◆ Supplied material:
↓

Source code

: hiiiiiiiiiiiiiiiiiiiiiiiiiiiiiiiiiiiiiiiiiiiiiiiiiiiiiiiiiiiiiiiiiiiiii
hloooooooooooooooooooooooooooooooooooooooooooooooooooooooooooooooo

↑
↓

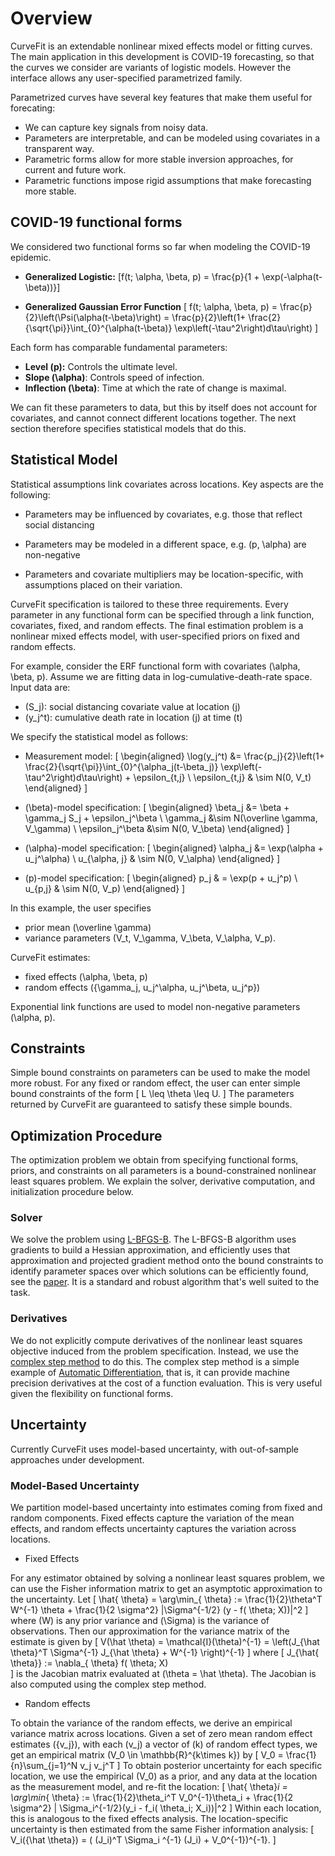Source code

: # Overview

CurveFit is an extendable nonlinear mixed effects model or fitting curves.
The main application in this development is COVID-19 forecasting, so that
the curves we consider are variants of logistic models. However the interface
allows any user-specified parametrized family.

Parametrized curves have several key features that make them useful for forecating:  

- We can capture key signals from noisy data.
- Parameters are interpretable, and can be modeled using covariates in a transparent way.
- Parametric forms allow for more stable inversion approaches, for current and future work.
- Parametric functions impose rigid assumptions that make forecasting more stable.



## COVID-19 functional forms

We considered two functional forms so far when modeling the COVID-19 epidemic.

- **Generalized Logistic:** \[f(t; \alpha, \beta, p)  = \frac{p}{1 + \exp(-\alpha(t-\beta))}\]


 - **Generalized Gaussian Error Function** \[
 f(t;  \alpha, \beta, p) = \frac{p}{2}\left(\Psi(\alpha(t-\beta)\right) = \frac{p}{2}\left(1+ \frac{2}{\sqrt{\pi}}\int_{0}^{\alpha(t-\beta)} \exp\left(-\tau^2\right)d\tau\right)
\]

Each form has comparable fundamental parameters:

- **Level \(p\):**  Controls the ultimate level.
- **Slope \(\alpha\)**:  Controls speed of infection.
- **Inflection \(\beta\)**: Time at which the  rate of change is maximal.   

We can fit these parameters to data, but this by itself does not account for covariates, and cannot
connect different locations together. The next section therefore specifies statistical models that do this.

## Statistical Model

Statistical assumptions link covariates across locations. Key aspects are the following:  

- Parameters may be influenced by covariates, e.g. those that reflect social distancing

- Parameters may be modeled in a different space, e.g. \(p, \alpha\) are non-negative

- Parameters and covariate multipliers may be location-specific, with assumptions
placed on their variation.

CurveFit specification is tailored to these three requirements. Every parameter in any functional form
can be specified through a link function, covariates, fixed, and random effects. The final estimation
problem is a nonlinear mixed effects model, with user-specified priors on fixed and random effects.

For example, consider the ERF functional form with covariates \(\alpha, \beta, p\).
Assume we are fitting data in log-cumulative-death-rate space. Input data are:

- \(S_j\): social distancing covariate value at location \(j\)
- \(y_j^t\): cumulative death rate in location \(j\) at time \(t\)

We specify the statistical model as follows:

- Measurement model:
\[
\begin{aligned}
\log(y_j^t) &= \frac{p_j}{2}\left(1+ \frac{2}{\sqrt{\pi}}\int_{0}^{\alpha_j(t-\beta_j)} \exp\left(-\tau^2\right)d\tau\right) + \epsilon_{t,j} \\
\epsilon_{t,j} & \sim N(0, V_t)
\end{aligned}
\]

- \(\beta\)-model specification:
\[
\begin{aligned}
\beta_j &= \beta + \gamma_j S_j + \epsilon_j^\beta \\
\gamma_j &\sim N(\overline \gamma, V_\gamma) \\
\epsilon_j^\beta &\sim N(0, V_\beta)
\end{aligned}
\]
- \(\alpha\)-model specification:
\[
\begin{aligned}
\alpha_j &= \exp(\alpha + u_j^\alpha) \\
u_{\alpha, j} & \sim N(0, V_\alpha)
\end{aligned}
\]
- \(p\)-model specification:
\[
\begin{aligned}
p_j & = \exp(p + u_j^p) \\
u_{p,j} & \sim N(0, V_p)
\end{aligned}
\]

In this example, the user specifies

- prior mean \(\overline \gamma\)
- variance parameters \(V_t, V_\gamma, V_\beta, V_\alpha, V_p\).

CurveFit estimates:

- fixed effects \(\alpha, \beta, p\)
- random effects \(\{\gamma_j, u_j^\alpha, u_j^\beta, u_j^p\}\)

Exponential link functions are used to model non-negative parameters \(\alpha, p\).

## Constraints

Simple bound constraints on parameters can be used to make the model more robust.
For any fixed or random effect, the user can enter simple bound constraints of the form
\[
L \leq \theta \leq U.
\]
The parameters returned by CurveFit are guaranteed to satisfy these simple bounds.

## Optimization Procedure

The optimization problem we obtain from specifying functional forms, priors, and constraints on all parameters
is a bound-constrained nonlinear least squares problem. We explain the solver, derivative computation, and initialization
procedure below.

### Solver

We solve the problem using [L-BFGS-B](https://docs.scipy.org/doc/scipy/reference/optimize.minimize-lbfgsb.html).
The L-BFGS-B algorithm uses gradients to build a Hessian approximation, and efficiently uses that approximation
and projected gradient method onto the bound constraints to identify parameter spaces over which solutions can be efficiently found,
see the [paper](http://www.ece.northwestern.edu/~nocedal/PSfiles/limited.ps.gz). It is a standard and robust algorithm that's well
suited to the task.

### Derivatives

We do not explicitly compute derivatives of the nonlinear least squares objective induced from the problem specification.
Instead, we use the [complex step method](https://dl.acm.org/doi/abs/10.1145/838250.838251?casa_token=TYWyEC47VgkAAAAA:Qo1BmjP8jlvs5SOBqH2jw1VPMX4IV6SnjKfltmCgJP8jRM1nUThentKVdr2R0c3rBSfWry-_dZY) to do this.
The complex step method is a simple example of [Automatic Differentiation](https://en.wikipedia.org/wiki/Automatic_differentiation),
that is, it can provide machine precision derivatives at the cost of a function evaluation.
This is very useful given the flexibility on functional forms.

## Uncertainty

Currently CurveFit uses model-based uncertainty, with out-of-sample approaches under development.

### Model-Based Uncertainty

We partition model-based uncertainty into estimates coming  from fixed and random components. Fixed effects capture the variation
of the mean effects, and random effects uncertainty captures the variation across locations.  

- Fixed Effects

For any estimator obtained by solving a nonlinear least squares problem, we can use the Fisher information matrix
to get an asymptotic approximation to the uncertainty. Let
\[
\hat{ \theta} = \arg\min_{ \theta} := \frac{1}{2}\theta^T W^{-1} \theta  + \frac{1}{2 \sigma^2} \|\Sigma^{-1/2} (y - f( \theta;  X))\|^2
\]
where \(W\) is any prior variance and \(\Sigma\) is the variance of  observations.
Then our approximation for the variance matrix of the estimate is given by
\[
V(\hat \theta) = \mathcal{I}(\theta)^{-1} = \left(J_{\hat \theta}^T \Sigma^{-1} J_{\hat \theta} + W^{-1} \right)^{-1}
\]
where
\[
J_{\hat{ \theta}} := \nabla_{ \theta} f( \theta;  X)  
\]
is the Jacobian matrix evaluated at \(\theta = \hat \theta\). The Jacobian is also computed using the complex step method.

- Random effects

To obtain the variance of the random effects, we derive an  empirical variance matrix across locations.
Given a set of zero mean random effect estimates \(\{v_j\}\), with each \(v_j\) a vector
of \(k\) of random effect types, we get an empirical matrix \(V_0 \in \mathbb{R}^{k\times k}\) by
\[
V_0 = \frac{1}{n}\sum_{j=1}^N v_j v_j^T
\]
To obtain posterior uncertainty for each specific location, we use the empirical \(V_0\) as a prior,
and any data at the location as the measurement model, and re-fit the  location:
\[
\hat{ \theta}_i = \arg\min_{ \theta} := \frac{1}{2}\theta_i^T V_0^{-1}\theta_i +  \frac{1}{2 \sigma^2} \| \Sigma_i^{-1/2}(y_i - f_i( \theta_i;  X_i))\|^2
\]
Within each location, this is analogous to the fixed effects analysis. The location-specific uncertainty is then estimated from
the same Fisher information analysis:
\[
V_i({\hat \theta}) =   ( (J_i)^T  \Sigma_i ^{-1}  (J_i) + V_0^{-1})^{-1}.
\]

↑

◆ Exercise: Rewrite the lines beginning at the one containing "- Parameters may be modeled" and ending after the one containing "We specify the" as a Markdown table with columns Row and Line. Number each row and leave out blank lines.

◆ Answer below:
| Row | Line |
|---|---|
| 1 | - Parameters may be modeled in a different space, e.g. \(p, \alpha\) are non-negative |
| 2 | - Parameters and covariate multipliers may be location-specific, with assumptions |
| 3 | placed on their variation. |
| 4 | CurveFit specification is tailored to these three requirements. Every parameter in any functional form |
| 5 | can be specified through a link function, covariates, fixed, and random effects. The final estimation |
| 6 | problem is a nonlinear mixed effects model, with user-specified priors on fixed and random effects. |
| 7 | For example, consider the ERF functional form with covariates \(\alpha, \beta, p\). |
| 8 | Assume we are fitting data in log-cumulative-death-rate space. Input data are: |
| 9 | - \(S_j\): social distancing covariate value at location \(j\) |
| 10 | - \(y_j^t\): cumulative death rate in location \(j\) at time \(t\) |
| 11 | We specify the statistical model as follows: |